((

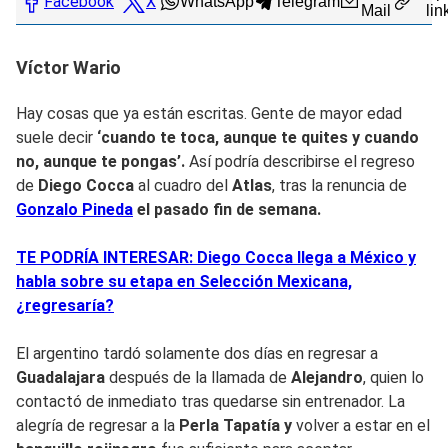
Facebook
X
WhatsApp
Telegram
Mail
lin
Víctor Wario
Hay cosas que ya están escritas. Gente de mayor edad
suele decir
‘cuando te toca, aunque te quites y cuando
no, aunque te pongas’.
Así podría describirse el regreso
de
Diego Cocca
al cuadro del
Atlas
, tras la renuncia de
Gonzalo Pineda
el pasado fin de semana.
TE PODRÍA INTERESAR: Diego Cocca llega a México y
habla sobre su etapa en Selección Mexicana,
¿regresaría?
El argentino tardó solamente dos días en regresar a
Guadalajara
después de la llamada de
Alejandro
, quien lo
contactó de inmediato tras quedarse sin entrenador. La
alegría de regresar a la
Perla Tapatía y
volver a estar en el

))

▸ **Task**
Return each line of the data above that includes the word "aunque".

▸ **Response**
‘cuando te toca, aunque te quites y cuando
no, aunque te pongas’.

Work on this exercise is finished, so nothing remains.